*WHAT YOU SHOULD DO*. Output the listing exactly as written, apart from its pictures.

*PROVIDED RECORDS*.
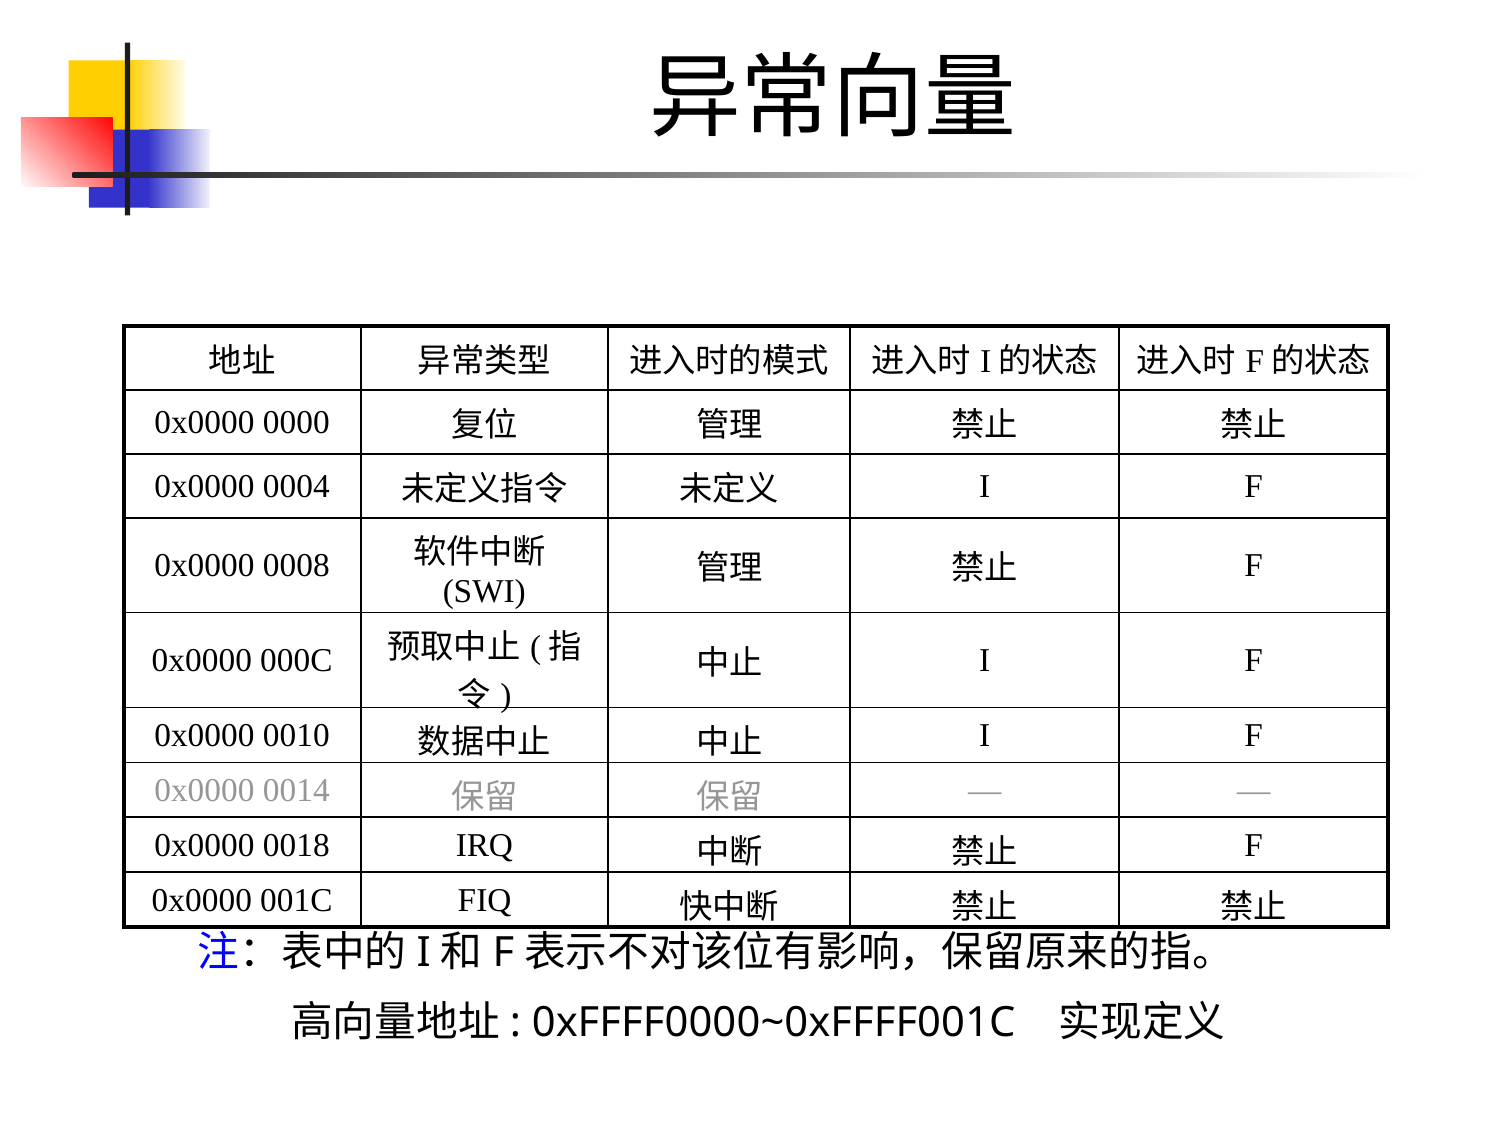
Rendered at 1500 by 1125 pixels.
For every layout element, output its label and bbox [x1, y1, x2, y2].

table_cell [126, 613, 360, 707]
table_cell [126, 391, 360, 453]
table_cell [362, 763, 607, 816]
table_cell [609, 873, 849, 916]
table_cell [362, 818, 607, 871]
table_cell [851, 519, 1118, 612]
table_cell [609, 519, 849, 612]
table_cell [851, 763, 1118, 816]
table_cell [851, 613, 1118, 707]
table_header [851, 328, 1118, 389]
table_cell [362, 519, 607, 612]
text_box [230, 30, 1436, 156]
table_cell [609, 708, 849, 762]
table_cell [1120, 613, 1386, 707]
table_header [362, 328, 607, 389]
table_cell [1120, 818, 1386, 871]
table_cell [126, 455, 360, 517]
table_cell [126, 818, 360, 871]
table_cell [1120, 455, 1386, 517]
table_cell [851, 391, 1118, 453]
table_cell [362, 708, 607, 762]
table_header [126, 328, 360, 389]
table_cell [609, 818, 849, 871]
table_cell [362, 455, 607, 517]
table_cell [851, 873, 1118, 916]
table_cell [1120, 391, 1386, 453]
table_cell [1120, 708, 1386, 762]
text_box [183, 916, 1333, 1053]
table_cell [1120, 763, 1386, 816]
table_cell [362, 613, 607, 707]
table_cell [851, 818, 1118, 871]
table_cell [851, 455, 1118, 517]
table_cell [126, 873, 360, 925]
table_header [609, 328, 849, 389]
table_cell [1120, 519, 1386, 612]
table_cell [609, 391, 849, 453]
table_cell [609, 763, 849, 816]
table_cell [851, 708, 1118, 762]
table_cell [609, 613, 849, 707]
table_cell [362, 873, 607, 916]
table_cell [609, 455, 849, 517]
table_cell [126, 519, 360, 612]
table_cell [126, 708, 360, 762]
table_header [1120, 328, 1386, 389]
table_cell [126, 763, 360, 816]
table_cell [1120, 873, 1386, 925]
table_cell [362, 391, 607, 453]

*REPLY*.
Rendered at 1500 by 1125 pixels.
For every layout element, output its label and bbox [x1, y1, x2, y2].

table_cell [126, 613, 360, 707]
table_cell [126, 391, 360, 453]
table_cell [362, 763, 607, 816]
table_cell [609, 873, 849, 916]
table_cell [362, 818, 607, 871]
table_cell [851, 519, 1118, 612]
table_cell [609, 519, 849, 612]
table_cell [851, 763, 1118, 816]
table_cell [851, 613, 1118, 707]
table_header [851, 328, 1118, 389]
table_cell [362, 519, 607, 612]
text_box [230, 30, 1436, 156]
table_cell [609, 708, 849, 762]
table_cell [1120, 613, 1386, 707]
table_header [362, 328, 607, 389]
table_cell [1120, 818, 1386, 871]
table_cell [126, 455, 360, 517]
table_cell [126, 818, 360, 871]
table_cell [1120, 455, 1386, 517]
table_cell [851, 391, 1118, 453]
table_cell [362, 708, 607, 762]
table_header [126, 328, 360, 389]
table_cell [609, 818, 849, 871]
table_cell [362, 455, 607, 517]
table_cell [851, 873, 1118, 916]
table_cell [1120, 391, 1386, 453]
table_cell [1120, 708, 1386, 762]
text_box [183, 916, 1333, 1053]
table_cell [1120, 763, 1386, 816]
table_cell [362, 613, 607, 707]
table_cell [851, 818, 1118, 871]
table_cell [851, 455, 1118, 517]
table_cell [126, 873, 360, 925]
table_header [609, 328, 849, 389]
table_cell [1120, 519, 1386, 612]
table_cell [609, 391, 849, 453]
table_cell [609, 763, 849, 816]
table_cell [851, 708, 1118, 762]
table_cell [609, 613, 849, 707]
table_cell [362, 873, 607, 916]
table_cell [609, 455, 849, 517]
table_cell [126, 519, 360, 612]
table_cell [126, 708, 360, 762]
table_header [1120, 328, 1386, 389]
table_cell [126, 763, 360, 816]
table_cell [1120, 873, 1386, 925]
table_cell [362, 391, 607, 453]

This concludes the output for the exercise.